Model variance for ARIMA models

Date

4 March 2016

Topics

forecasting

statistics

time series

From today’s email:

I wanted to ask you about your R forecast package, in particular the Arima() function. We are using this function to fit an ARIMAX model and produce model estimates and standard errors, which in turn can be used to get p-values and later model forecasts. To double check our work, we are also fitting the same model in SAS using PROC ARIMA and comparing model coefficients and output.

However, we have discovered that, while the model coefficient estimates are very similar with negligible differences, the standard errors of those coefficients are noticeably different, off by as much as 8%. After some careful analysis, we discovered that the model variance is apparently computed differently in SAS versus R.
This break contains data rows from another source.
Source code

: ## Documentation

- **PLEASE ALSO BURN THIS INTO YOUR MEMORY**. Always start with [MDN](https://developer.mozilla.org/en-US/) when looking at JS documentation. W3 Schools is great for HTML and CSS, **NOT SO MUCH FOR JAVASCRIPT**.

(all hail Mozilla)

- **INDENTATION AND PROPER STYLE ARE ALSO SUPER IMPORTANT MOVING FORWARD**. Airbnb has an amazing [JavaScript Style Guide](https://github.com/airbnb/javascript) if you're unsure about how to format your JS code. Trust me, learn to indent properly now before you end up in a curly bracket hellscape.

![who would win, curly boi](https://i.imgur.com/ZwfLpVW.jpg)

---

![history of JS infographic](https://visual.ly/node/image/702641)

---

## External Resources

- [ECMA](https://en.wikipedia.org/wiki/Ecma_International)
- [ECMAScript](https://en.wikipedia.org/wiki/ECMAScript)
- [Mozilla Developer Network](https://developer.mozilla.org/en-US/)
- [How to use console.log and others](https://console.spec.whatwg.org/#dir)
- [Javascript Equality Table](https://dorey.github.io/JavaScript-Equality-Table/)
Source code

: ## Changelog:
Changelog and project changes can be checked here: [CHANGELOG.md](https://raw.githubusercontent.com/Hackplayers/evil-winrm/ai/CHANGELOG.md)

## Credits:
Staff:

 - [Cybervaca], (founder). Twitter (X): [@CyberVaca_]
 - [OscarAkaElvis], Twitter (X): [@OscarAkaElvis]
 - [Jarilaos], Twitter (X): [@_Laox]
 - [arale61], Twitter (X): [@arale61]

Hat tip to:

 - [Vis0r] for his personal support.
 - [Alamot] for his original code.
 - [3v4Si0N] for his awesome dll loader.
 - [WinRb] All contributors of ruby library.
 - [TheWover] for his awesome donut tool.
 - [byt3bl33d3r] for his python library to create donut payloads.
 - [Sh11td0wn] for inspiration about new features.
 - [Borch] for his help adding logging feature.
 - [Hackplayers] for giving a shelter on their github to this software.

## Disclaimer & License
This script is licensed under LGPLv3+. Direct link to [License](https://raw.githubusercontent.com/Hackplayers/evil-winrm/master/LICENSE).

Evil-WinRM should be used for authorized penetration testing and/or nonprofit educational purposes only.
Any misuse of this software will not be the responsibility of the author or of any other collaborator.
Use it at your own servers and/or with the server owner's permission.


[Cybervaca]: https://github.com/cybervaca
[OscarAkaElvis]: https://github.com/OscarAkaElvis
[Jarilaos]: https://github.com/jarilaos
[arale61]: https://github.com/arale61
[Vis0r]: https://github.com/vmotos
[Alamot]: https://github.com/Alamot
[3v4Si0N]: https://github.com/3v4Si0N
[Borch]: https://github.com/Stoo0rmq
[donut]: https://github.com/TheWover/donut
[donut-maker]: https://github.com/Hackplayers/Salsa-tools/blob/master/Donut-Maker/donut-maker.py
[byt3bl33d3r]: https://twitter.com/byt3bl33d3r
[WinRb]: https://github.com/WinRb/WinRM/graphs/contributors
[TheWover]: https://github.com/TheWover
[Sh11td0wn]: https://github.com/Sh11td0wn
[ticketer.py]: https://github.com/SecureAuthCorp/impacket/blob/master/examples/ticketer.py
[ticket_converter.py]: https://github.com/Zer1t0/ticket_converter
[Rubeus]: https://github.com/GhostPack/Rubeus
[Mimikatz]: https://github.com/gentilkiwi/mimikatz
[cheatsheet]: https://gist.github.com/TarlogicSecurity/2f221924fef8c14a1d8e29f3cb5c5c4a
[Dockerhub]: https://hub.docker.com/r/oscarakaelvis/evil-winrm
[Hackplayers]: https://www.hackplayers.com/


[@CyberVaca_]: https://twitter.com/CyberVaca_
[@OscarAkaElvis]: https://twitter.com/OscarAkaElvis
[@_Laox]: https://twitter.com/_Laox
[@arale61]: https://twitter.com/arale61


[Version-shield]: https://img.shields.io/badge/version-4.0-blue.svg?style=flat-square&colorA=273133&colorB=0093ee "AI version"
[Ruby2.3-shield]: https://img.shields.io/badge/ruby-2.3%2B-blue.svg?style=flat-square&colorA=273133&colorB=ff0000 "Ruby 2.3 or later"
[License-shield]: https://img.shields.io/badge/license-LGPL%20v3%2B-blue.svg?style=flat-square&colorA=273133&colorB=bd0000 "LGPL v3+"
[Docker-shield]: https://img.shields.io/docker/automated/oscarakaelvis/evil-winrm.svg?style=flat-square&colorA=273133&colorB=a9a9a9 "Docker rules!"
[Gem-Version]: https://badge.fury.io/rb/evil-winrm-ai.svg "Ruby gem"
SAS computes the model variance as (sum of squared residuals) / (# residuals - # model parameters).

R computes the model variance as (sum of squared residuals) / (# residuals).

Consequently, R’s model variance is always a bit smaller than SAS’s, which in turn leads to different coefficient standard errors and p-values, as well as confidence intervals for the model forecasts. Are we correct about this observation in R, and if so, why does it compute the variance differently? My understanding from time series textbooks is that model variance’s denominator is degrees of freedom, which would be how SAS handles it. Or is R’s method also an acceptable way of computing it? If so, do you know of a publication that backs this up?

My response:

The Arima() and auto.arima() functions from the forecast package call the arima() function from the stats package. The arima() function in R uses the MLE estimate of the residual variance which has denominator T, where T is the number of residuals. The SAS variance is the least squares estimate of the residual variance. Both are consistent estimators, but the MLE estimator is biased. Both estimators are discussed in Brockwell and Davis’s textbook.

It would probably be better to use the unbiased estimator, and it would certainly improve the coverage of the prediction intervals. I might make this change in future versions of the Arima and auto.arima functions from the forecast package. I have no control over the arima function from the stats package.

Just one other point. You mean “prediction intervals”, not “confidence intervals”. There is a difference.